Movie Lessons
By Kevin Sweeney
I now think Jack Nicholson telling Tom Cruise
he couldn’t handle the truth in A Few Good Men
was similar to George C. Scott telling Paul Newman
he didn’t lose to Jackie Gleason in The Hustler
because he drank too much during long hours of
straight pool but that he didn’t know how to win.

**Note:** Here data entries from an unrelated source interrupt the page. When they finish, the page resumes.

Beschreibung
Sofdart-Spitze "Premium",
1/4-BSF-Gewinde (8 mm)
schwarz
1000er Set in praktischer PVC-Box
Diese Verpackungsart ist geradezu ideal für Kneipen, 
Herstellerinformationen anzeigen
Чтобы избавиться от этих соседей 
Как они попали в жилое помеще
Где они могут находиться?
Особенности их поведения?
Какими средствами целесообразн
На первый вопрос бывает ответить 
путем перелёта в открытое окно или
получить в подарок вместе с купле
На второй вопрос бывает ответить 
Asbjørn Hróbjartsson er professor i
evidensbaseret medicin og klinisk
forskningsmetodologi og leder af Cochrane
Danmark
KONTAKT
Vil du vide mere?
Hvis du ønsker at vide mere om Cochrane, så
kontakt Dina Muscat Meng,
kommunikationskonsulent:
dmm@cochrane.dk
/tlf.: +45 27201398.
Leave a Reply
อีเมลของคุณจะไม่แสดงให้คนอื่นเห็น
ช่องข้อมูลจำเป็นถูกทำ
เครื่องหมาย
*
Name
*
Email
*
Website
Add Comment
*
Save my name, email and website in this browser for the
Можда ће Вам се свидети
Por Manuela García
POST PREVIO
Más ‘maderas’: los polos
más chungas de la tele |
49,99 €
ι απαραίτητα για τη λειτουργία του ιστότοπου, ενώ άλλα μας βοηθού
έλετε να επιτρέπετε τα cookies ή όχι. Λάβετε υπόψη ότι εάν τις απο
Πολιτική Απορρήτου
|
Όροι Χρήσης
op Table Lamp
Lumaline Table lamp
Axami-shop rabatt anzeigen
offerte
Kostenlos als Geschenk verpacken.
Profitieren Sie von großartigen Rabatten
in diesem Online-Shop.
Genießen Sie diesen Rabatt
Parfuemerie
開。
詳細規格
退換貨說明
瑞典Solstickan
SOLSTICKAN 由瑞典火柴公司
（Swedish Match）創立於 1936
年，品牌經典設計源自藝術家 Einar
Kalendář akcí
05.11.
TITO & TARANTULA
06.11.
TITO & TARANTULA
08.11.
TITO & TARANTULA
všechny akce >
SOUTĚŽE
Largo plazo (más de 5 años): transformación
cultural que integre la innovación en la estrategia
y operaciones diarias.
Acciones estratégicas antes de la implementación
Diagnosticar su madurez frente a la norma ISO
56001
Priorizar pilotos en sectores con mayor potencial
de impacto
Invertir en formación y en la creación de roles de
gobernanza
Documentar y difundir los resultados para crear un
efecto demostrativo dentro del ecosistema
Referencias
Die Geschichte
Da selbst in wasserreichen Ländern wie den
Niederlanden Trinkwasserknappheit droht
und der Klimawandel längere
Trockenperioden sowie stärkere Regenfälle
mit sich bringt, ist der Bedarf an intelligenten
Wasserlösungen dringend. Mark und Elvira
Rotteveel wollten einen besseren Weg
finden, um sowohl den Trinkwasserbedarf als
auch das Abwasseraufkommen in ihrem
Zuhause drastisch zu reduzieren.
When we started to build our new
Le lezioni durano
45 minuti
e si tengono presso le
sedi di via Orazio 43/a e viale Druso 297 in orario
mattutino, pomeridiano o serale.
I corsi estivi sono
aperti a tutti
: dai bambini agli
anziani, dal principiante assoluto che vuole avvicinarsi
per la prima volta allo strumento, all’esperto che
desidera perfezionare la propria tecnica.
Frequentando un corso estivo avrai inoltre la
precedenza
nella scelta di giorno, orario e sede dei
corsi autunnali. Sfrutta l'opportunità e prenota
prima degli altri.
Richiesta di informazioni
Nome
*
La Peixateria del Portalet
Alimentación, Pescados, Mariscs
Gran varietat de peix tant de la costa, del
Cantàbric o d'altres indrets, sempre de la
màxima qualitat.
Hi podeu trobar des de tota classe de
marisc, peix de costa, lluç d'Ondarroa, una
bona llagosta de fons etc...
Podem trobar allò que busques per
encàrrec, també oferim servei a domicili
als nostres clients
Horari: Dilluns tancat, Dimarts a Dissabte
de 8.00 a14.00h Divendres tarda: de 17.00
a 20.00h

I wonder if Tom Cruise, maybe a method actor,
pretended Jack’s accusatory comment referred to
Ellen Hurley from Glen Ridge NJ who turned down
Tom’s request to go to the prom before he was a
scientologist. Had Paul Newman’s Fast Eddie Felson
been a scientologist he wouldn’t have gone to this
one pool room where he got badly injured. Maybe if
he’d hung out at Chiefs Pool Room in the Monongahela
Valley where young guys would pay Johnny Onions to
pick up 6–packs at Sepesy’s. Johnny would require
a dime for the game of 8 ball he’d just won, a fee for
this illegal favor, then perhaps exit the back door of
Sepesy’s and keep the money. Certainly a truth
not easy to handle but a practical lesson for under–age
drinkers who’d one day see Jack Nicholson on TV,
courtside at Lakers games, flaunting more wealth than
the pittance they’d given Johnny Onions. It was time
to not be a loser but be Paul Newman as Fast Eddie
playing Jackie Gleason as Minnesota Fats a second time
and WINNING. Soon Paul would be the world’s most
handsome man then create pizzas and morning tea to
support social justice. I probably won’t ever watch
The Hustler again as I hated the sound of Paul screaming
when bad guys from Lawless America broke his thumbs.
Although Paul was about to die when he and Robert Redford
charged the Bolivian army as Butch Cassidy and the Sundance
Kid, they were both still–life alive when that movie ended.
Only we, the audience, would have to handle the truth
and try whenever possible not to lose.